Bacterial cellulose (BC) is a biocompatible polysaccharide
produced by bacteria currently used in packaging, cosmetics, or health care. A highly attractive feature of BC is the possibility of patterning the BC pellicle during its biosynthesis, a concept coined as bio-lithography.
BC-patterned films have demonstrated improved properties for cellular-guided growth, implant protection, or wound dressing. However, aspects such as the diversity and size of the features patterned, how those features withstand postprocessing steps, or if large areas can be patterned remain unanswered. Gathering knowledge on these characteristics could extend the use of patterned cellulose-based materials in emerging fields such as transient devices, nanogenerators, or microfluidics
. Here, we show that bio-lithographed BC films
present good-quality micropatterned features for various motifs (wells, pillars, and channels) in a wide range of sizes (from 200 to 5 μm) and areas as large as 70 cm2
. Besides, we have studied the fidelity of the motifs and the fiber organization for wet, supercritical, and oven-dried films.
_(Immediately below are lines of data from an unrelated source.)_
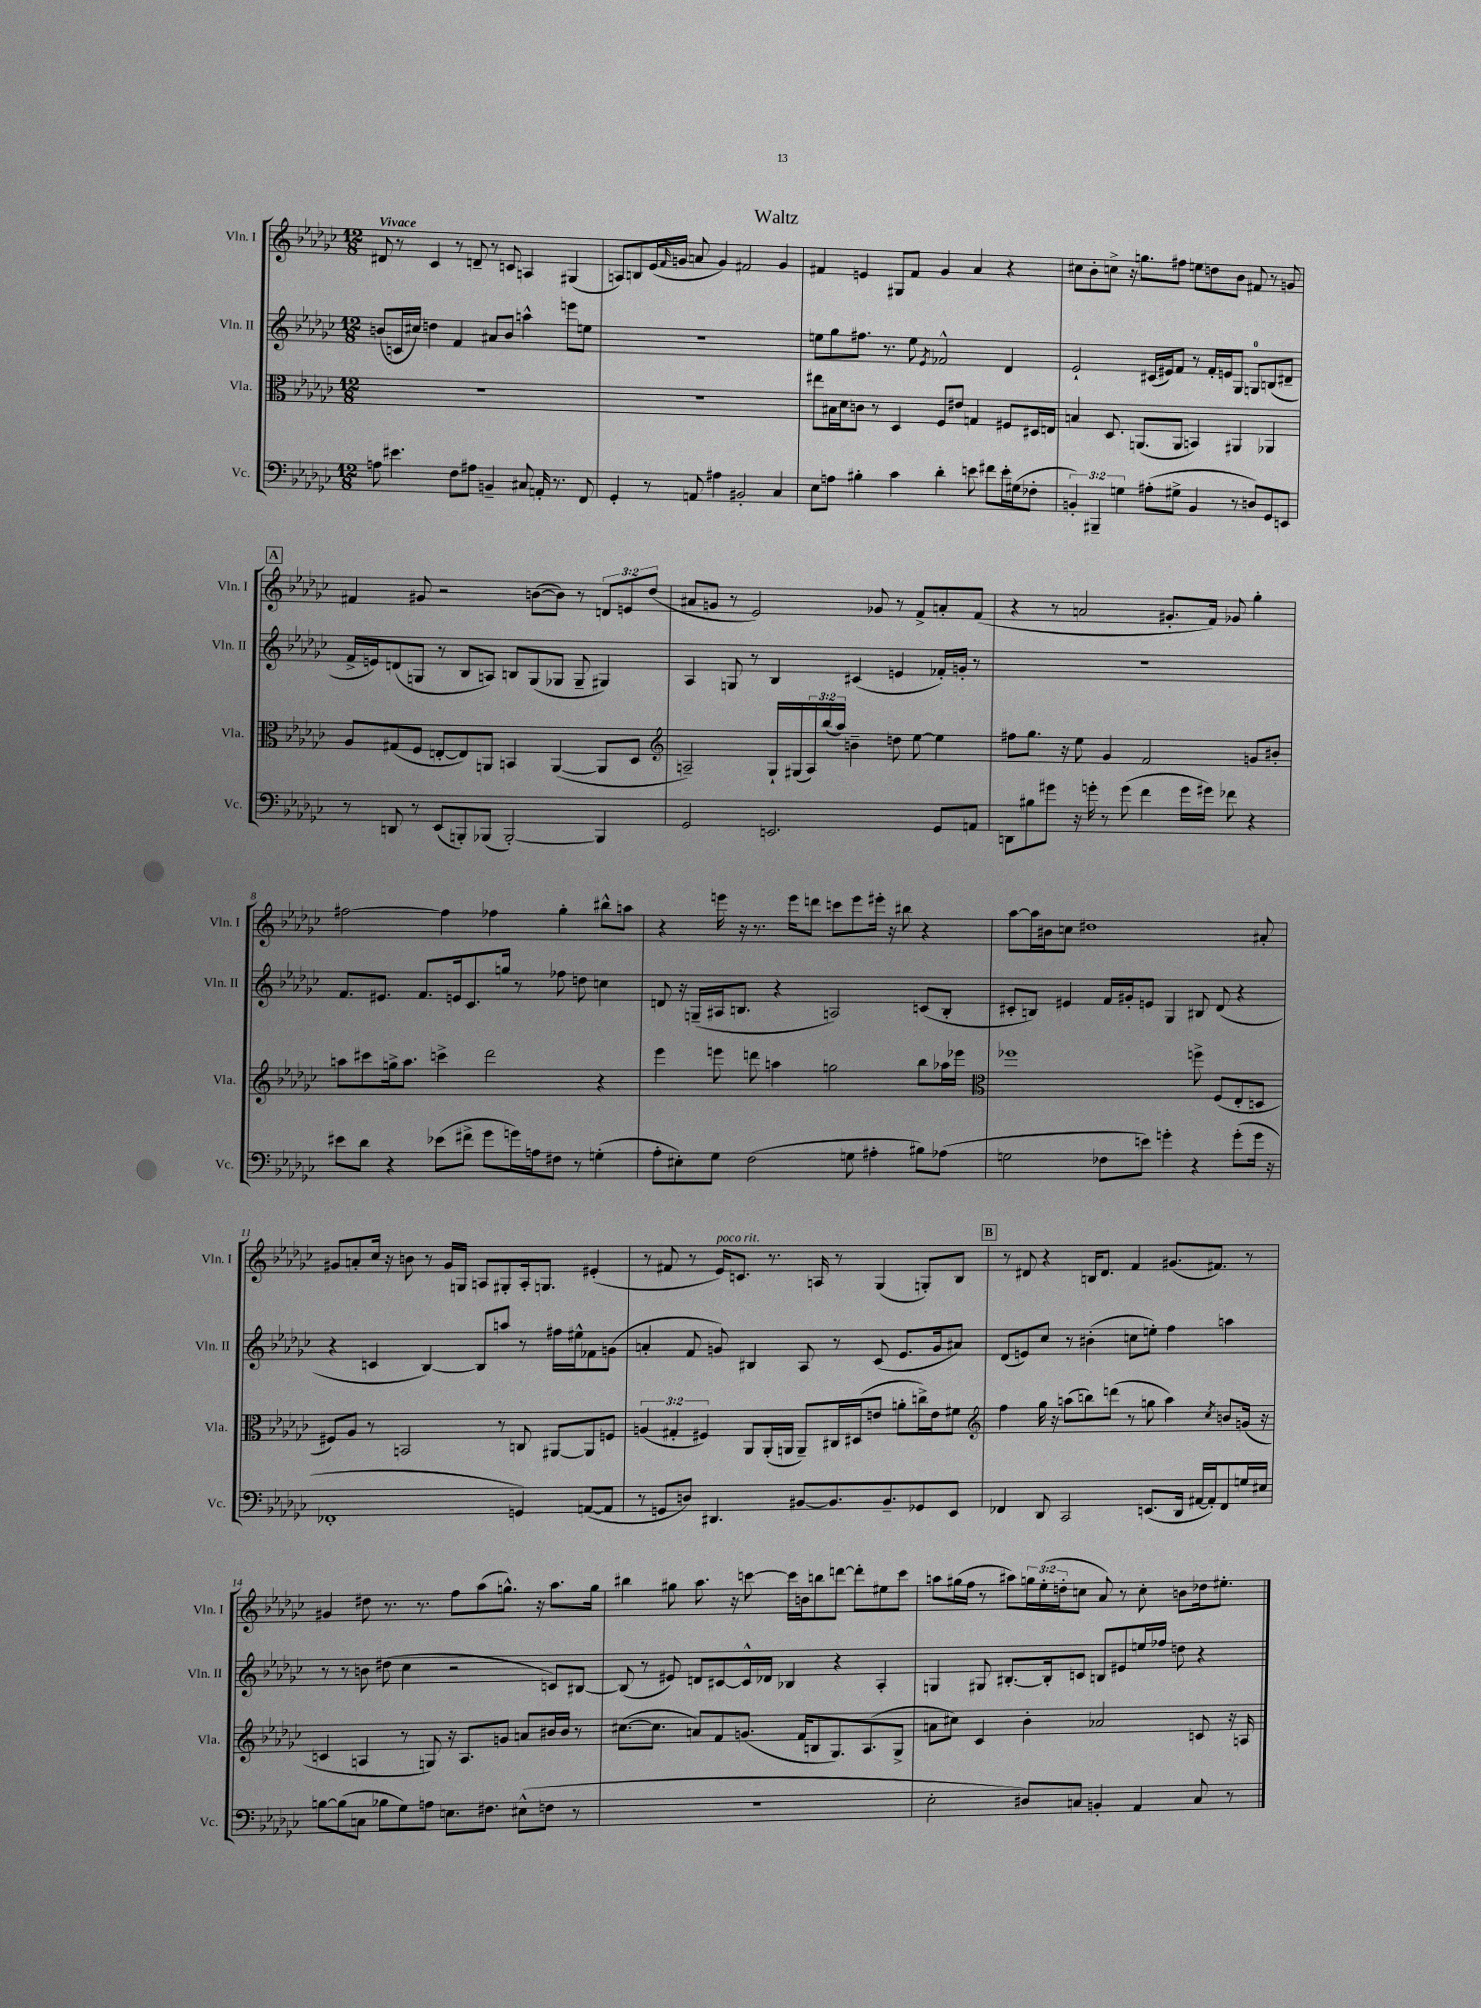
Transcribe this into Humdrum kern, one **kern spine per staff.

**kern	**kern	**kern	**kern
*staff4	*staff3	*staff2	*staff1
*clefF4	*clefC3	*clefG2	*clefG2
*k[b-e-a-d-g-c-]	*k[b-e-a-d-g-c-]	*k[b-e-a-d-g-c-]	*k[b-e-a-d-g-c-]
*M12/8	*M12/8	*M12/8	*M12/8
8A	1.r	(8b	8d#
4.e#	.	16c	8r
.	.	16cc#)	.
.	.	4dd	4c-
8F	.	4f	8r
8A#	.	.	8d~
4BB~	.	8a#	8r
.	.	8b	8c
8C#	.	4aa^^	4A
16AA'	.	.	.
8.r	.	.	.
.	.	8eee	(4G#
8FF	.	8ee	.
=	=	=	=
4GG-'	1.r	1.r	8A)
.	.	.	8B
8r	.	.	(16e-
.	.	.	16qqf
.	.	.	16g
8AA	.	.	8a
4A#	.	.	4g)
2BB#'	.	.	2f#
4C-	.	.	4g
=	=	=	=
8E-	8ee#	8ee	4f#
8A	16B#	8gg-	.
.	16d-	.	.
4B#'	8c	8.ff#	4e
.	8r	.	.
.	.	8.r	.
4c-	4D-	.	8G#
.	.	8ee	8f#
.	.	8qe-	.
4d-'	8F	2f-^^	4g-
.	8e#	.	.
8e	4G	.	4a-
8f#	.	.	.
16e'	8F#	4d-	4r
(16G#	.	.	.
8F-'	16D#	.	.
.	16E	.	.
=	=	=	=
6BB')	4B	2e-`	8cc#
.	.	.	8b-'
6BBB#~	.	.	.
.	8.D-	.	8cc^
6G	.	.	.
.	.	.	16r
.	(8.AA	.	8.gg
(8A#'	.	(16c#	.
.	.	16e#)	.
8G#^	8AA	8f	8ff#
4BB	4BB)	8r	8ee
.	.	16f'	8dd
.	.	16e	.
8r	4AA#	8G-	8b-
8D)	.	8G	8f#
8GG-	4AA-	(8B	8r
8EE	.	8d#~	8g
=	=	=	=
8r	8A-	16f^	4f#
.	.	16e)	.
8DD	(8G#	(8d	.
8r	8F	8G	8g#
(8EE-	[8E'	8r	2r
8BBB')	8E])	8B-	.
(8BBB-	8AA	8A)	.
[2BBB-')	4BB	8B	.
.	.	(8G	([8b
.	([4AA	8G-	8b])
.	.	8G-~	8r
4BBB-]	8AA]	4G#)	12d
.	.	.	12e
.	8D-	.	.
.	.	.	(12dd-
=	=	=	=
*	*clefG2	*	*
2GG-	2A~)	4A-	8a#
.	.	.	8g
.	.	8G	8r
.	.	8r	2e-)
2.EE	16G-`	4B-	.
.	(16G#	.	.
.	24A)	.	.
.	(24bb-	.	.
.	24aa-)	.	.
.	4b~	(4c#	.
.	.	.	8g-
.	8dd	4e	8r
.	[8ee-	.	8f^
8GG-	4ee-]	16f-')	8a'
.	.	16g'	.
8AA	.	8r	(8f
=	=	=	=
8DD	8ff#	1.r	4r
8B#	8.gg-	.	.
8g#	.	.	8r
.	16r	.	.
16r	8ee-	.	2a
16g'	.	.	.
8r	4g-	.	.
(8g	.	.	.
4f	2f	.	.
.	.	.	8.g#'
16g	.	.	.
16g#)	.	.	16f)
8f-	.	.	8g-
4r	8g	.	4gg-'
.	8b#'	.	.
=	=	=	=
8e#	8aa	8.f	[2ff#
8d-	8ccc#	.	.
.	.	8.e#	.
4r	16gg^	.	.
.	8.aa	.	.
.	.	8.f	.
(8e-	4ccc^	.	4ff#]
.	.	16e	.
8f#^	.	8.c-	.
8g-	2ddd-	.	4ff-
.	.	16gg	.
16g)	.	8r	.
16A	.	.	.
8F#	.	8ff-	4gg-'
8r	.	8dd	.
(4G'	4r	4cc	8bb#^^
.	.	.	8aa
=	=	=	=
8A-'	4eee-	8d	4r
8E#')	.	16r	.
.	.	(16G~	.
8G-	8eee	16A#	16eee
.	.	8.B	16r
(2F	8ddd	.	8.r
.	4aa	4r	.
.	.	.	16eee
.	.	.	8ddd
.	2gg	2A)	8ccc
8G	.	.	8eee
4A#'	.	.	16eee#'
.	.	.	16r
.	.	.	8bb#
8B#)	8bb-	(8c	4r
(8A-	16aa-	8B'	.
.	16eee-	.	.
=	=	=	=
*	*clefC3	*	*
2G	1ff-	8c#'	[8aa-
.	.	8B)	16aa-]
.	.	.	16b#
.	.	4e#	8cc
.	.	.	1dd#
8F-	.	16f	.
.	.	16g#'	.
8e)	.	8e	.
4g'	.	4G-	.
4r	8ff^	8B#	.
.	(8F	(8d-	.
(8g'	8E-'	4r	.
16g	8D	.	8a#'
16r	.	.	.
=	=	=	=
1FF-'	8F#)	4r	8g#
.	8A-	.	8a'
.	8r	4c	16cc-
.	.	.	16r
.	2BB	.	8b
.	.	[4B-)	8r
.	.	.	16g#
.	.	.	16G
.	.	8B-]	8A
.	8r	8aa	8G#'
4GG)	8C	8r	16A'
.	.	.	8.G
.	[8AA#	16ff#	.
.	.	16ee#^^	.
([8AA	8AA#]	8f-	(4e#'
8AA]	8F	(8g	.
=	=	=	=
8r	(6A	4a'	8r
8GG	.	.	8f#
.	6G#'	.	.
8D)	.	8f	8r
.	6F#)	.	.
4.DD#	.	8g)	16e-)
.	.	.	8.c
.	8AA-	4B#	.
.	(16AA-'	.	8.r
.	16AA	.	.
[8BB#	8AA~)	8A-	.
.	.	.	16A
8.BB#]	16C#	8r	8r
.	(16D#	.	.
.	8e	(8c-	(4G-
8.BB#~	.	.	.
.	8a'	8.e-	.
8GG-	16cc^)	.	8G')
.	16e	16g	.
8EE-	8f#	8a#)	8B-
=	=	=	=
*	*clefG2	*	*
4FF-	4ff	(8d-	8r
.	.	8e)	8d#
8DD-	16gg-	8cc-	4r
.	16r	.	.
2CC-	(8aa	8r	.
.	8bb)	(4b#'	16B
.	.	.	8.d#
.	(8ddd	.	.
.	8r	8cc	4f
(8.EE	8gg	8ee')	.
.	4aa)	4ff	(8.g#
16DD-	.	.	.
[16AA#	.	.	.
16AA#'])	.	.	8.f#)
.	8qcc-	.	.
8FF-	8b	4aa	.
16G	(16g	.	8r
16E#	16r	.	.
=	=	=	=
[8B	4c	8r	4g#
(8B]	.	8r	.
8C	4A	8b	8dd#
8B-	.	(8dd#	8.r
8G-)	8r	4cc-	.
.	.	.	8.r
8A	8G)	.	.
8.E	16r	2r	8ff
.	8.A	.	.
.	.	.	(8aa-
8.F#	.	.	.
.	8g	.	8.gg^^)
(8E#^^	8a	.	.
.	.	.	16r
8F	16b#	8c)	8.aa-
.	16b#	.	.
8r	8r	[8B#	.
.	.	.	16gg
=	=	=	=
1.r	([8.cc#	(8B#]	4bb#
.	.	8r	.
.	8.cc#]	.	.
.	.	8e#)	8gg#
.	8a)	8d	8.aa-
.	8f	[8c#	.
.	.	.	16r
.	(8.g	16c#^^]	[8ccc
.	.	16d-	.
.	.	4B-	16ccc]
.	16f	.	16b
.	8B	.	8bb
.	8.G-)	4r	[8ddd
.	.	.	8ddd']
.	(8.A-	.	.
.	.	4A-'	8ee#
.	8G-^	.	8ccc
=	=	=	=
2E-'	8a	4G	8aa
.	8cc#)	.	(16gg#
.	.	.	16ff
.	4c-	8G#	8r
.	.	[8.B#'	8aa#)
8D#)	4b-'	.	24gg
.	.	.	(24ee-'
.	.	16B#']	.
.	.	.	24dd'
8C	.	8c	8cc
4BB'	2a-	8B	8a-)
.	.	8e#	8r
4AA-	.	16ee	8cc'
.	.	16ff-	.
.	.	8dd	8b
8C	8c	4r	16dd-
.	.	.	8.ee#'
8r	16r	.	.
.	16A	.	.
==	==	==	==
*-	*-	*-	*-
When wells and pillars were patterned, the x and y dimensions were faithfully replicated in the wet and dried samples, but only wet and supercritically dried films afforded mold accuracy in the z-direction. In addition, x/z ratio should be carefully considered for obtaining self-standing pillars. Finally, we compared bio-lithography and soft-imprint lithography. In the latter case, fiber alignment was not observed and the depth of the resulting features dramatically decreased; however, this technique allowed us to produce submicron features that remain after the rewetting of the BC films.